Abstract: Due to richness of information in forums, researchers are increasingly interested in mining knowledge from forums. From this observation, the forum posts and replies are clustered and analyzed in order to improve the user knowledge in the field. To harvest knowledge from the forum the contents must be downloaded. Forum board or thread is usually divided into multiple pages which are linked by page flipping links.  The forum sites contain different pages like entry pages, thread pages and page flipping.             The forum mining have three phases: preprocessing, mining the data by applying various data mining strategies such as clustering and post processing.
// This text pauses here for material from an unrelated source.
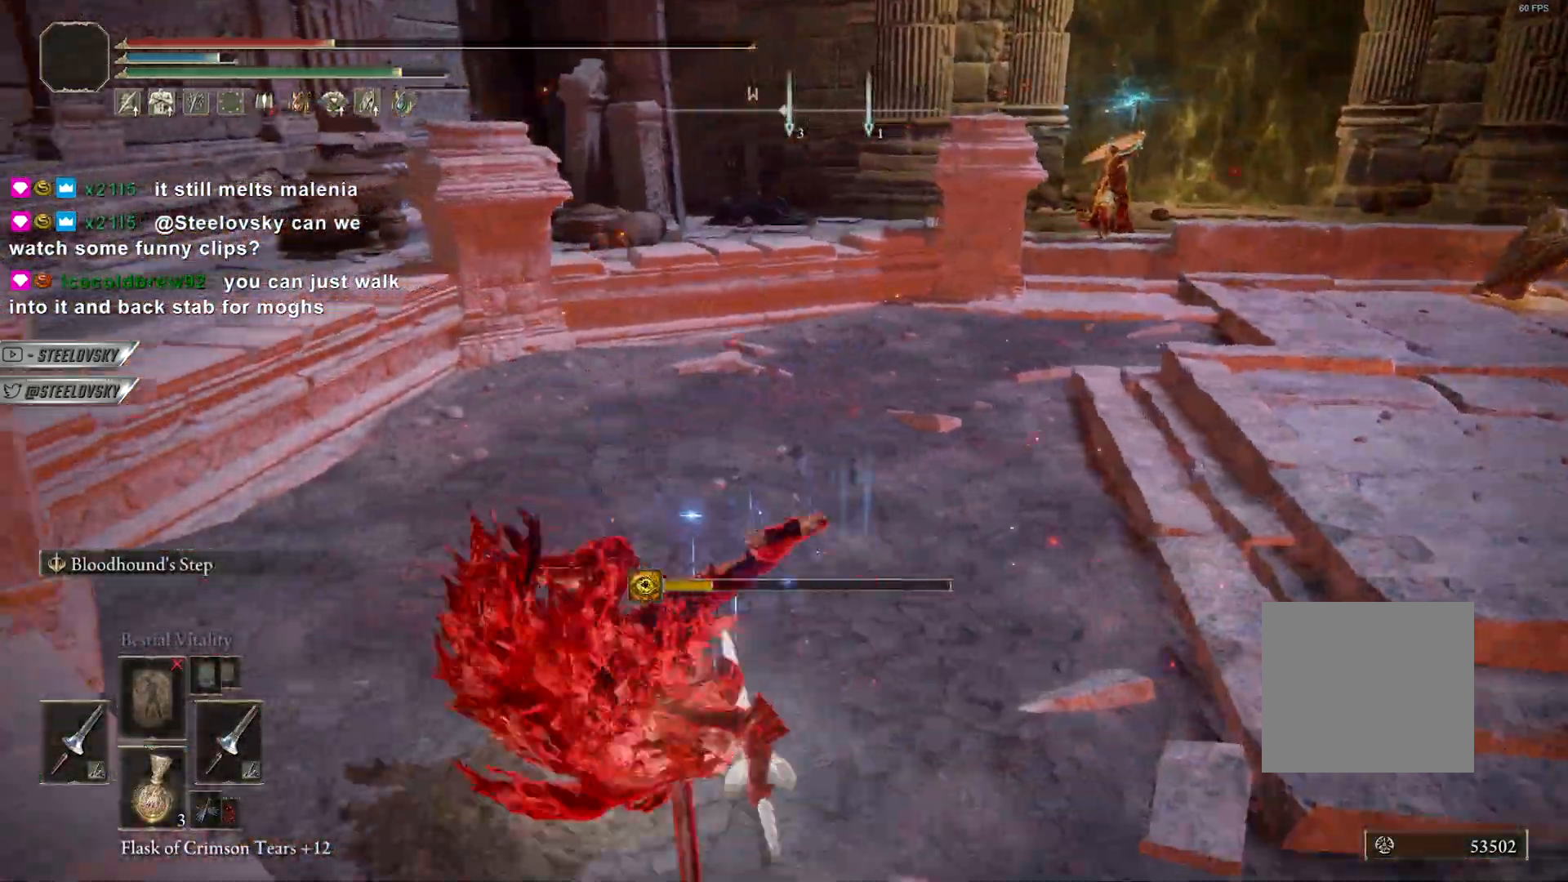
{"buttons": [], "left_stick": "left", "right_stick": "center", "events": [[333, "CIRCLE", "down"], [483, "CIRCLE", "up"]]}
In preprocessing raw data is transformed into a usable format, mainly by parsing and cleaning.  While preprocessing, the pages are downloaded as the html file and the files are invoked into parsing and assign attributes like forum id, forum title, thread count, post count. The parsing process is accomplished; data cleaning process is applied to the downloaded post sets and automatically remove noise data and irrelevant data. Clustering algorithm is applied for the preprocessed data to groups the forums into various clusters.  The clustering is accomplished by using all topics and sub topics of the forum. The four dimensions of clustering are number of posts/topics, average sentiment values/topics, positive percentage of posts/topics and negative percentage of posts/topics. The posts/topics dimension are determined by number of replies for a post, the sentiment values of this topics are identified from user replies, it describe the user opinion, the positive and negative dimensions are determined from user replies, describe the user perception in the posts. The positive and negative dimensions are also used to identifying the user attitude and pros and cons of the specific topics are discussed in the particular forum. In the post processing stage numbers of clusters are obtained. The obtained final clusters are grouped based on the topics with similar sentiment values and user opinions. Based on the sentiment values, the positive and negative posts are clustered for each thread. Information seekers, decision makers can benefit from this clustering. It simplifies the decision making process.

 

Keywords: Clustering, Forum, Graph, Threads.